= Passage =
MILWAUKEE — Late for school, the 7-year-old girl was hurrying along South 18th Street, going as quickly as she could in her puffy snowsuit. The man appeared suddenly, wrapped his hand around her right wrist and pulled her behind a house. He raped her. Then he disappeared.
Six years later, at midnight on Dec. 2, the unknown rapist would have been forever free from punishment, saved by Wisconsin's statute of limitations for sexual assault. Instead, he has been charged with rape and kidnapping.
His identity, such as it is, was revealed for the first time in the November arrest warrant: "John Doe, unknown male, with matching deoxyribonucleic acid [DNA] at genetic locations D2S44, D4S139, D5S110, D10S28, D1S7 and D17S79."
In a novel effort to beat the statute of limitations on a pile of unsolved sexual assaults, an enterprising team of investigators and prosecutors here is testing the legal boundaries of DNA evidence. Instead of listing the traditional name or physical description used in a John Doe warrant, they are detailing the suspect's most basic genetic makeup.
But the tale of one young victim's second chance for justice also is a sobering story of the nation's state-run DNA databanks--and, in turn, the FBI system designed to link them. Hobbled by a lack of funding, a mammoth backlog of samples and fundamental differences between systems, the promise of DNA databanks--perhaps law enforcement's most promising tool since the FBI's fingerprint catalog--is far from being realized.
Wisconsin is ahead of most states, and yet the semen from the girl's rapist sat untested in a police property room for nearly six years. Now that the sample has been cataloged, Wisconsin still can search for the rapist in only 22 other states, since the rest don't yet have the funding to tie into the FBI's year-old Combined DNA Index System, or CODIS.
In the end, the girl, now 13, was the beneficiary of investigators with a heart-wrenching task: Go back to cases on the verge of expiring and decide which might be salvaged by an untested legal tactic, and which to write off for certain.
"We had to pick the ones where we had good evidence and the victim was still available," said Det. Lori Gaglione, a soft-spoken, hard-boiled veteran of the city's Sensitive Crimes Unit. "We had to choose."
Semen in Case Untested For Nearly Six Years
The girl didn't know the man, or even where he came from. She knew that he was wearing jogging pants and that they were still pulled down when he told her she could go.

= Data to examine =

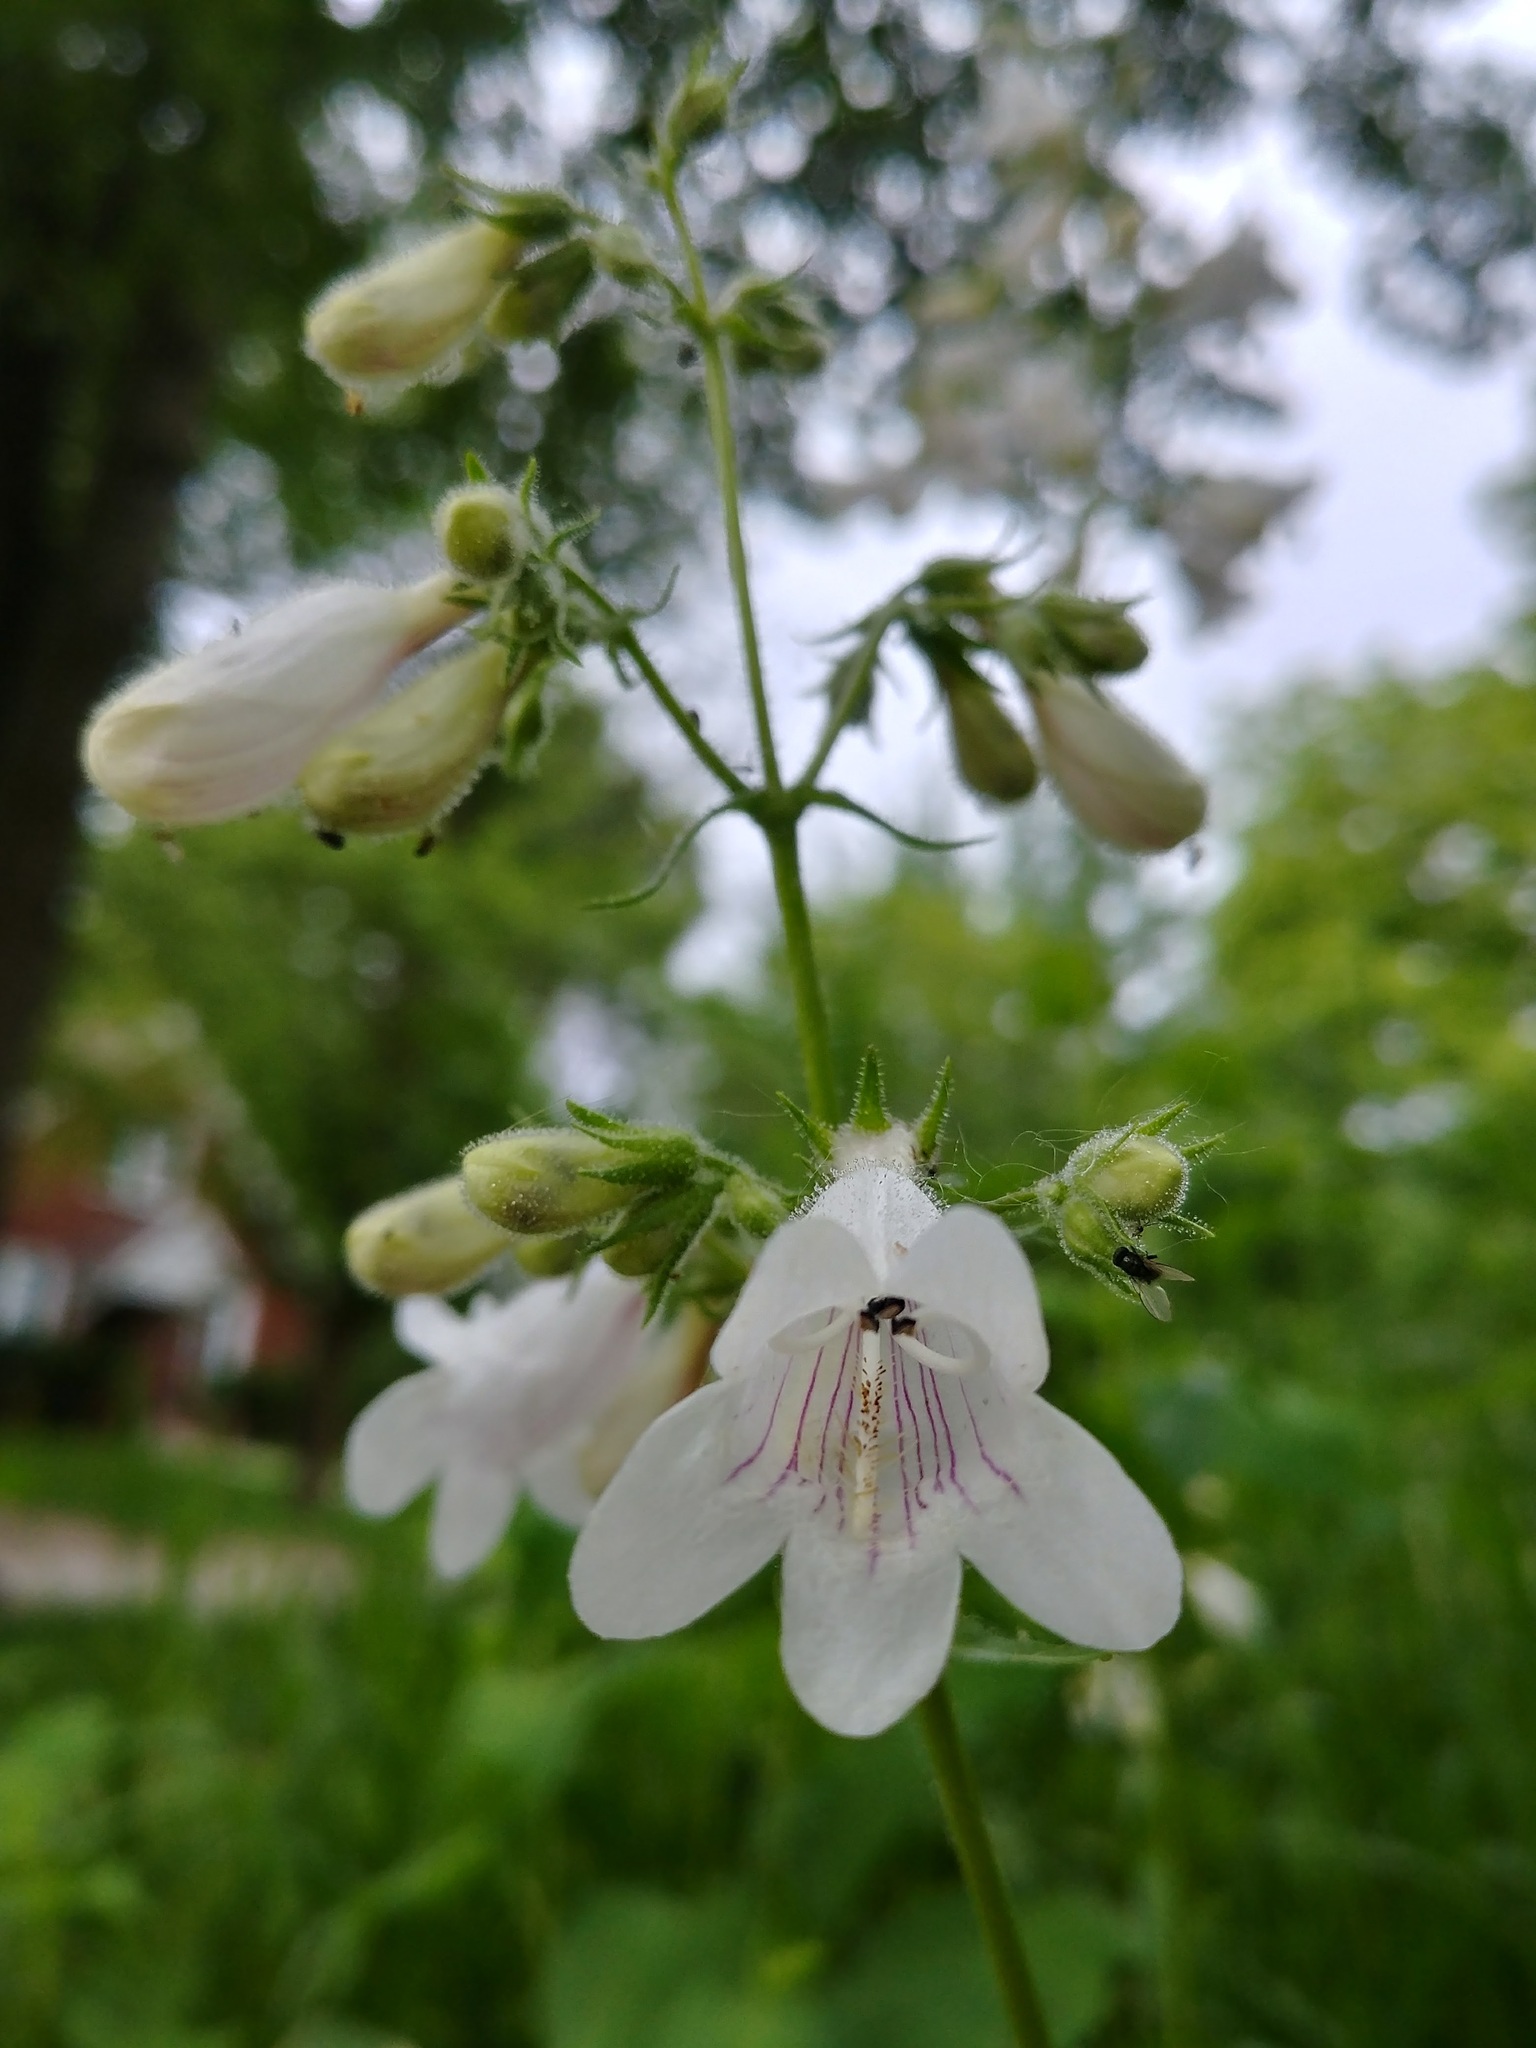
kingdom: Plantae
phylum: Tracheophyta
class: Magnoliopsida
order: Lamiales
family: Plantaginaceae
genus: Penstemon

= Task requirements =
Reproduce the article's text from "MILWAUKEE — Late" up to and including "Then he disappeared.", word for word.

= Exercise response =
MILWAUKEE — Late for school, the 7-year-old girl was hurrying along South 18th Street, going as quickly as she could in her puffy snowsuit. The man appeared suddenly, wrapped his hand around her right wrist and pulled her behind a house. He raped her. Then he disappeared.